Bugün çeşitli alanlarda yapılan yapısalcı çalışmalar, dilbilimsel yapısalcılığı örnek almaktadırlar. Dilbilimsel yapısalcılıksa, ele aldığı konuyu, o konunun bağımlı bulunduğu yapı (dilsel bütün)’yla açıklamaya çalışır. Ferdinand de Saussure şöyle der: “Bir terimi, sadece herhangi bir sesin herhangi bir kavramla birleşmesi saymak büyük bir yanılgıdır. Terimi böyle tanımlamak, onu, bağımlı bulunduğu dizgeden soyutlamak olur ki bu da terimlerden başlayarak bunların toplamını elde etmekle dilsel dizgenin kurulabileceğine inanmak demektir. Oysa, tam tersine, içindeki dilsel öğeleri çözümleme yoluyla elde edebilmek için dilsel yapıdan (ya da eşanlamda, dilsel dizgeden) yola çıkmak gerekir).

Her dilin kendine özgü bir yapısı vardır ve ancak bu yapıdan yola çıkılarak dilsel öğeler açıklanabilir ve kavranabilirler. Saussure’ün bu anlayışı zamanla geliştirilmiş, birbirinden çok farklı çeşitli yapısal anlayışlar ileri sürülmüştür. Bundan ötürü de günümüzde, yapısalcılıktan çok, yapısalcılıklardan sözedilmektedir. Yapısalcılık, evrimsel incelemeye karşıdır. Yapının evrimini gözönüne almaz. Yapıyı, eşzamanlı iç bağıntılardan oluşan bir bütün olarak görür. Bundan başka, yapısalcılık betimleyicidir, dili bir yapı olarak betimler. Bu niteliklerinden ötürü de metafizik ve idealist öğeler taşır.

Örneğin Fransız budunbilimcisi Levi-Strauss’un budunbilim alanına uyguladığı yapısalcılıkta, tüm yapılar son çözümlemede ansal yapılara indirgenir. Buysa açıkça Kantçı bir idealizmdir. Bundan başka Levi-Strauss, yapının, bir gerçeklik değil de, sadece bir izlence (program) olduğunu ileri sürer. Bu da, nesneyle onu meydana getiren öğeleri, metafizik bir anlayışla karşıtlaştırmak demektir. Bundan başka, Strauss’a göre yapı, tarihsel olana da karşıdır.
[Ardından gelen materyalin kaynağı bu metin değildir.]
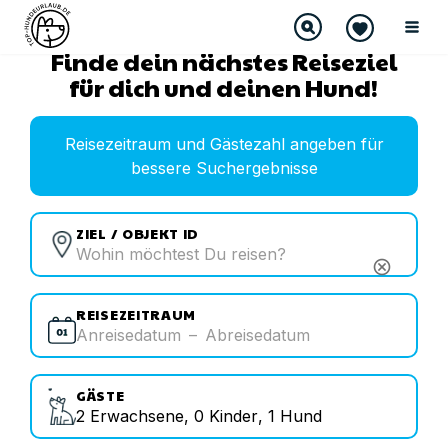
Finde dein nächstes Reiseziel
für dich und deinen Hund!
Reisezeitraum und Gästezahl angeben für
bessere Suchergebnisse
ZIEL / OBJEKT ID
cancel
REISEZEITRAUM
Anreisedatum
–
Abreisedatum
GÄSTE
2
Erwachsene
,
0
Kinder
,
1
Hund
Eşdeyişle, zamansallık taşımaz, sadece eşzamanlı’dır ve evrim dışında süreden bağımsız olarak ele alınmalıdır. Şöyle der: “Budunbilimci (etnolog), yapısını incelediği konunun yabancısı bir tanıktır”. Evrimi ve tarihsel gelişme yasaları bir yana itilerek bir budunun görevi ve yapısı nasıl anlaşılabilir? Bu gibi yanılgılarına karşın yapısalcılık, çağımızda gittikçe yayılmaktadır. Örneğin Fransız düşünürü Louis Althusser onu diyalektik düşüncede denemeye çalışmaktadır.

M. Foucault yapısalcı bir felsefe, f. Lacon yapısalcı bir Freudculuk, Pierre Francastel yapısalcı bir sanat toplumbilimi geliştirmeye çalışmıştır. Yapı kavramı, ruhbilimde ve estetikte biçim, matematikte gruplar, yaşambilimde örgenlik, sibernetikte model kavramlarıyla dile getirilmektedir.